Arabel’s Raven by Joan Aiken is the first book in a series, which was written in the early Seventies, and which were a staple of my own childhood reading. They tell the story of a young girl called Arabel, and the discovery of what becomes her pet raven, Mortimer.
When I was a child, they featured regularly on the children’s book programme Jackanory, often read by Bernard Cribbins, and feature fantastic illustrations by Quentin Blake. I hold them in great affection myself and have been delighted to share them with my own children, who love them too.
The books were out of print for many years, but have been recently reprinted, and have now become part of our school library. I have split them between the free reading section of the library (where the children can pick autonomously what they want to read), and guided free reading, where the children are given a little more structured help in choosing books before they are given entirely free rein.
They make for quite challenging guided free reading books, mainly because the language can be rather old fashioned, and the life that the books describe will be quite alien to the modern reader, and might need a bit of explanation from an adult. On the other hand, they are strong as guided reading books because they are short books, with manageable chapter chunking and a good proportion of illustration to text. The humour of the books makes them incredibly appealing, and has really stood the test of time.
I have chosen to add them to the guided free readers as I feel that children will be unfamiliar with Aiken’s work, and will not necessarily choose them as free readers, but I believe that once they have been introduced to the books they will enjoy them, and choose them thereafter.

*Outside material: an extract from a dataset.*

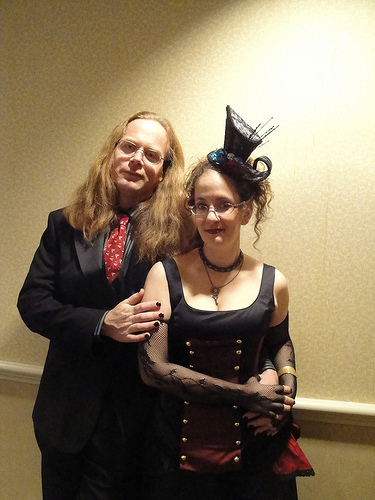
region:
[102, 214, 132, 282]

Once one or two children start reading and talking about them, they will become more popular, and I may well choose to move them all into the free reading section, as an enticement for readers who want to read them to work harder to attain free reading status.
Arabel’s Raven tells the story of Mr. and Mrs. Jones and their daughter Arabel, and how they meet an eccentric raven who Mr. Jones takes home, and who becomes Arabel’s friend and pet. The story is full of humour and adventure, involving as it does, a plot line about a series of burglaries that affect the town where Arabel and her parents live. There are some beautifully eccentric touches like the fact that Mortimer likes to eat staircases, and the fact that he steals things and hides them under carpets. My children were particularly entranced by the fact that he eats the escalators at the local tube station.
The books are suitable for both boys and girls. I read them to my children when they were five, and have revisited them regularly since. As far as children reading them for themselves I would suggest it would be suitable for children aged eight and up, unless you are very confident of their reading and comprehension skills.